• _Auftrag_: Schreib den folgenden Text über Misteln vollständig und Wort für Wort ab.

***** Textauszug *****

Allzu wählerisch ist die parasitäre Pflanze bei der Auswahl ihrer Wirtspflanze nicht – sie fühlt sich unter anderem auf Apfel- und Kirschbäumen, Weiden, Ahorn und Birken, Linden oder Rosskastanien wohl. Die Unterart der Kiefern-Mistel bevorzugt – nun ja, der Name verrät es bereits. Wen Misteln dagegen gar nicht mögen, sind Walnussbäume, Platanen oder Magnolien.
Mistelfest
Wer sich also das regelmäßige Ausschneiden der Blätterkugeln in luftiger Höhe ersparen will, sollte auf sogenannte mistelfeste Gewächse setzen. Denn die Verbreitung der Mistel lässt sich kaum stoppen. Immerhin sind es Vögel, die sich von den Beeren ernähren, und die unverdaulichen Samen wieder ausscheiden – im Idealfall für die Mistel hoch oben in den Zweigen eines passenden Wirtsbaumes. Von diesem Vogelmist soll sich auch – so eine Erklärung – der Name der Pflanze ableiten.

***** Daten *****

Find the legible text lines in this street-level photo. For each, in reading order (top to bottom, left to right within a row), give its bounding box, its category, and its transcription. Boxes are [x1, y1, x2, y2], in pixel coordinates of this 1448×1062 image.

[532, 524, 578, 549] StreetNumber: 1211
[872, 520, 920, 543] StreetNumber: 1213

*****

• _Ergebnis_:
Allzu wählerisch ist die parasitäre Pflanze bei der Auswahl ihrer Wirtspflanze nicht – sie fühlt sich unter anderem auf Apfel- und Kirschbäumen, Weiden, Ahorn und Birken, Linden oder Rosskastanien wohl. Die Unterart der Kiefern-Mistel bevorzugt – nun ja, der Name verrät es bereits. Wen Misteln dagegen gar nicht mögen, sind Walnussbäume, Platanen oder Magnolien.
Mistelfest
Wer sich also das regelmäßige Ausschneiden der Blätterkugeln in luftiger Höhe ersparen will, sollte auf sogenannte mistelfeste Gewächse setzen. Denn die Verbreitung der Mistel lässt sich kaum stoppen. Immerhin sind es Vögel, die sich von den Beeren ernähren, und die unverdaulichen Samen wieder ausscheiden – im Idealfall für die Mistel hoch oben in den Zweigen eines passenden Wirtsbaumes. Von diesem Vogelmist soll sich auch – so eine Erklärung – der Name der Pflanze ableiten.